Given Teradata’s stated strategic priorities, executive pay is likely tied to cloud migration and subscription metrics (Total ARR, Public Cloud ARR, cloud net expansion rate), recurring revenue mix, margin and cash‑flow/operating income performance rather than solely top‑line hardware/software sales. The filings call out material stock‑based compensation and the company’s use of cost‑discipline/resizing actions, so long‑term equity awards (RSUs and performance‑based equity that vest on ARR, margin or cash metrics) and annual cash incentives tied to operating leverage/free cash flow are plausible. Recent severance and restructuring activity suggests retention and transition awards may be used to retain cloud/R&D talent during the migration, while ongoing share repurchases (~$215M in 2024) and EPS/capital allocation targets may shape long‑term incentive design and goal-setting. Compensation will also be influenced by sector norms for Software‑Infrastructure companies (higher equity mix, multi‑year performance metrics) and sensitive accounting estimates (stock‑based comp, pensions, deferred tax allowances) disclosed in MD&A.

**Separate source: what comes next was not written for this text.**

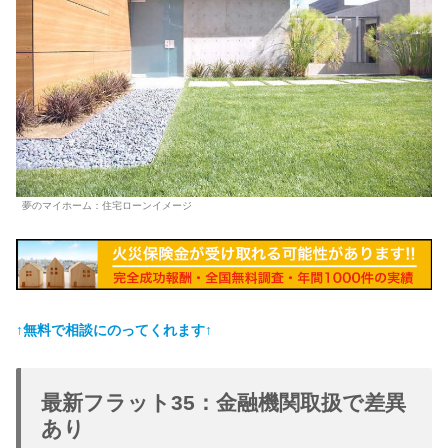
夢のマイホーム：住宅ローンイメージ
↑無料で相談にのってくれます↑
最新フラット35：金融機関取扱で差異
あり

Insider trading patterns at Teradata can be materially affected by quarter‑end and year‑end booking seasonality (Q4 is strongest and many deals close late), elongated/lumpy enterprise deal cycles and discrete cloud migration/conversion events; therefore officer/director trades around quarter closings or large customer migrations may convey information about deal timing. Regulatory controls (Section 16 reporting, blackout windows around earnings and material partner or supply events) and common corporate policies likely restrict short‑term sales and hedging of equity; given the material stock‑based pay, look for announced 10b5‑1 plans as the typical mechanism executives use for pre‑scheduled sales. Other company‑specific catalysts that would trigger material nonpublic information include large cloud partner wins/losses, supplier/manufacturing disruptions (outsourced assembly), FX impacts on reported results, or significant changes in ARR trends — all events that would justify trading suspensions or cause concentrated insider activity.